Russia says a number of its troops have been killed during attacks launched by militants from Turkey’s de-escalation zone in Syria’s Idlib province, where an intensified offensive is underway by the Syrian army forces against foreign-backed militant outfits.
“There has recently been a dangerous increase in tension and a surge of violence in Idlib,” Russia’s foreign ministry said in a statement on Thursday, adding, “Russian and Turkish military experts were tragically killed” there, without giving a toll.
The Syrian army, backed by Russian air cover, has already regained almost all territories once controlled by terrorists, except portions of Aleppo and large swaths of Idlib, the last stronghold of Takfiri militants, particularly the Hayat Tahrir al-Sham.
The Russian ministry said Idlib-based militants had staged “more than 1,000 attacks in the last two weeks of January” from a Turkish-controlled de-escalation zone in the flashpoint province. It stressed that most of the attacks had been conducted by the Hayat Tahrir al-Sham militant group.
The area was proclaimed a demilitarized zone under the Moscow-Ankara agreements. Back in mid-January, Russian and Turkish forces tried to impose a “regime of silence” there, however, the attacks only increased.

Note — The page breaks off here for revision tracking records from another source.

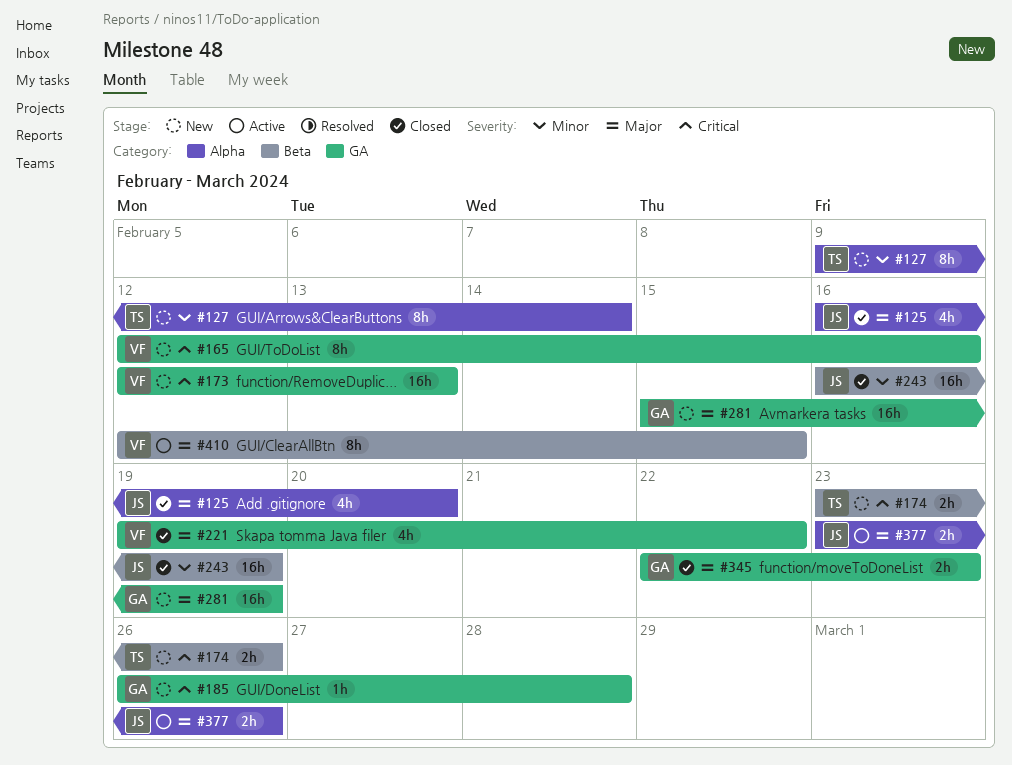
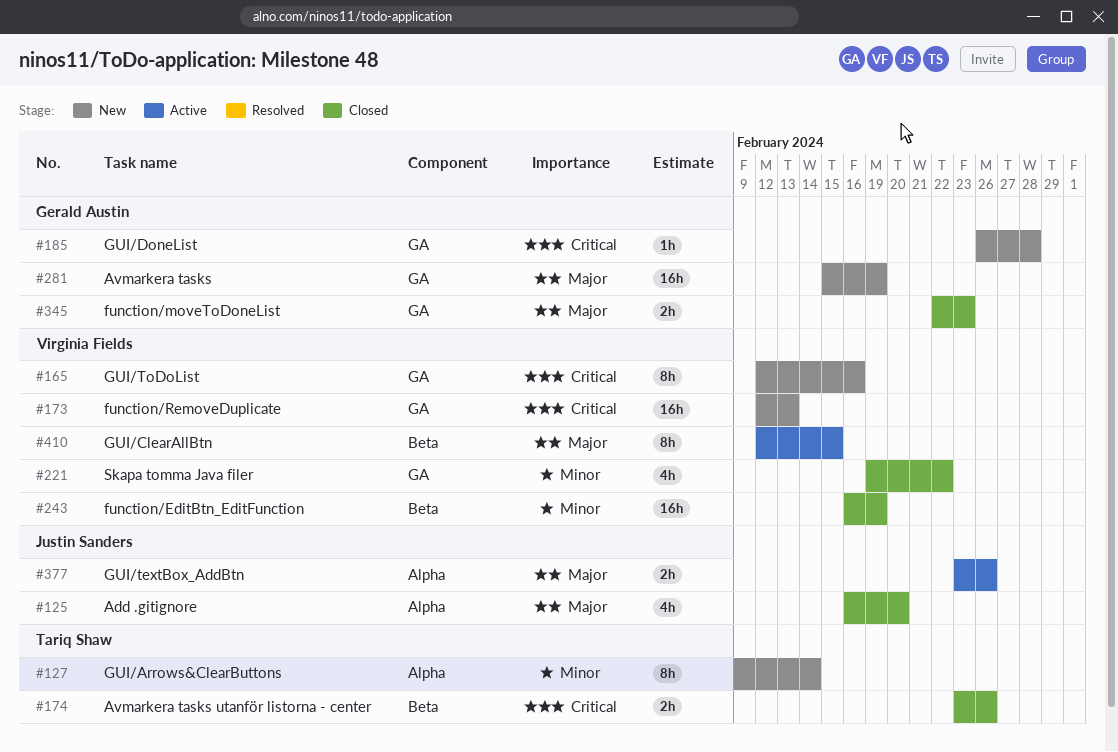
#174, status: New -> Closed
#221, priority: Major -> Minor
#243, owner: Justin Sanders -> Virginia Fields

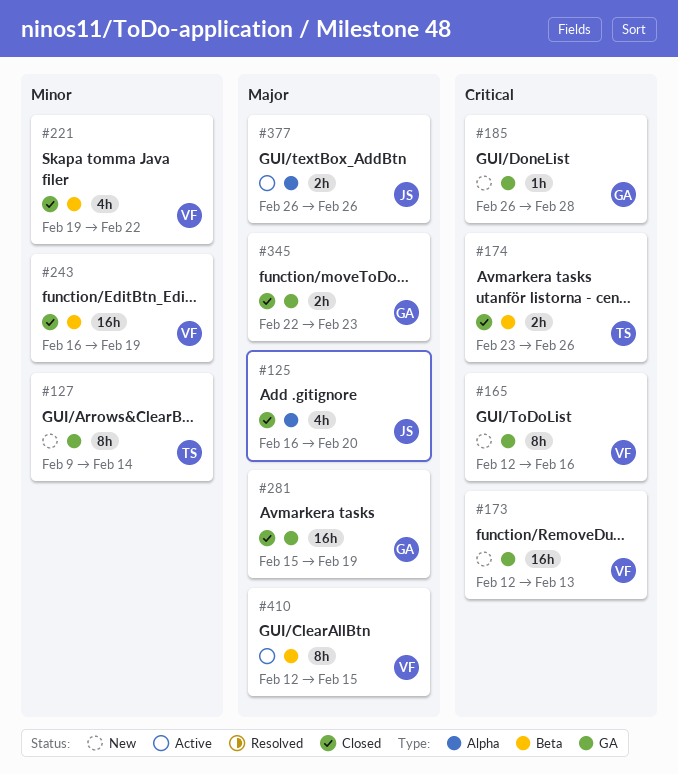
#127, label: Alpha -> GA
#221, label: GA -> Beta
#281, status: New -> Closed
#377, start: Feb 23 -> Feb 26

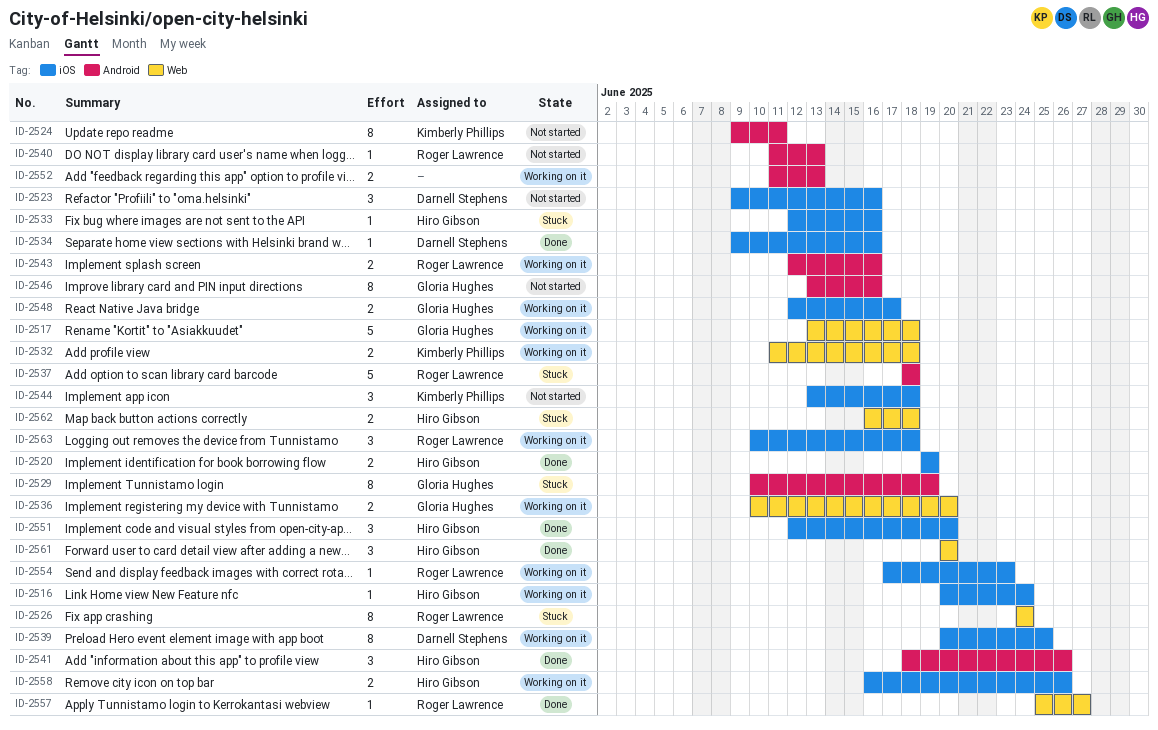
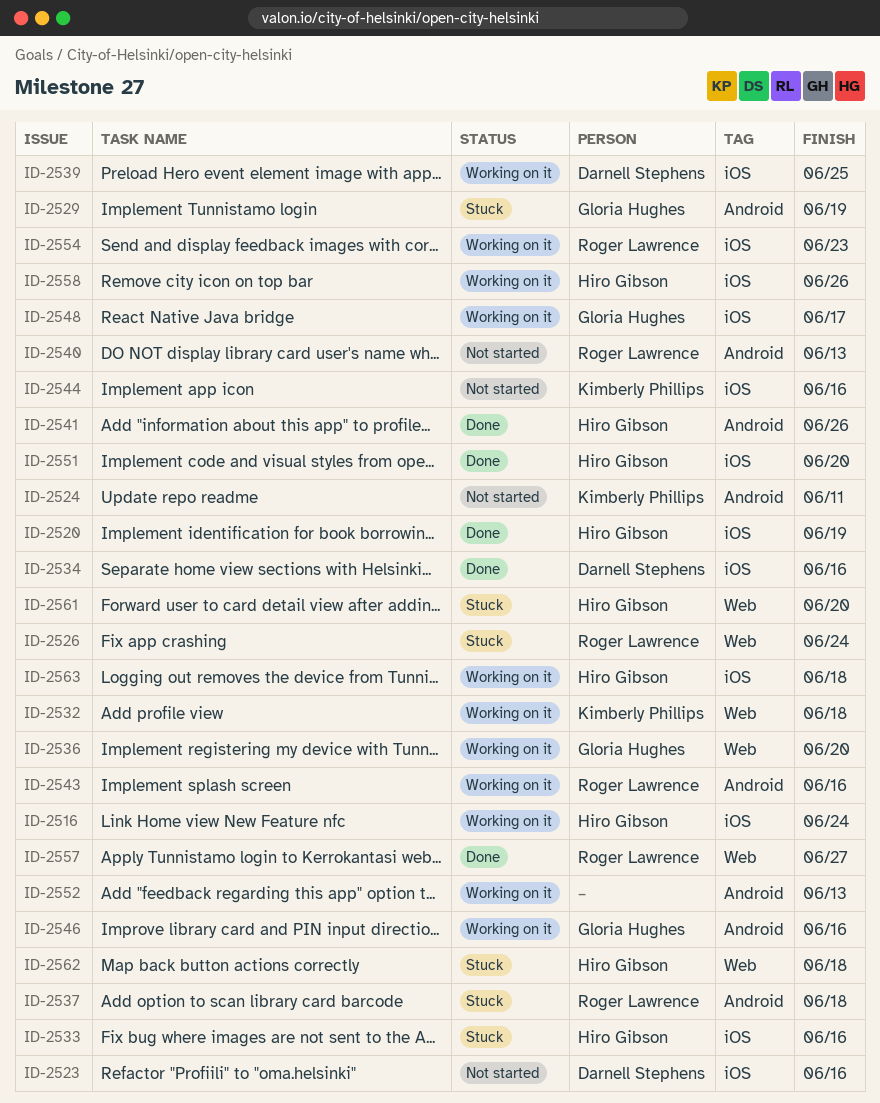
ID-2517: present -> none
ID-2544, due: Jun 18 -> Jun 16
ID-2546, status: Not started -> Working on it
ID-2561, status: Done -> Stuck
ID-2563, owner: Roger Lawrence -> Hiro Gibson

“The relocation of some armed groups out of the de-escalation zone to northeastern Syria and later to Libya has boosted the concentration of radical extremists over the boiling point,” the Russian foreign ministry added.
Additionally on Thursday, Kremlin spokesman Dmitry Peskov said militant attacks against Russian military positions and on Syrian government troops were continuing from a Turkish-controlled zone in the region.
“In the Turkish zone of responsibility, aggressive activity by these terrorist groups is continuing and these aggressive actions are directed against the Syrian Republic’s armed forces and Russian military sites in Syria,” he said.
In August last year, Syrian troops commenced an ongoing full-scale offensive to flush terrorists out of these two regions and so far have made significant advances. The Syrian army says it is resolute to crush militants in these two regions and pave the way for the safe return of the displaced to their homes.
Separately on Thursday, a Turkish military convoy passed into Syria to protect foreign-sponsored Takfiri terrorists and impede army advances in Idlib, Syria’s official news agency SANA reported, citing a statement released by the General Command of the Army and Armed Forces of the Arab country.
Over the past four years, the Turkish military has staged at least two unauthorized invasions into northern Syria to push back against Kurdish militants, which Ankara accuses of harboring subversive intentions against the Turkish administration.
Syria has denounced the offensives, saying it would respond in kind if the need arose.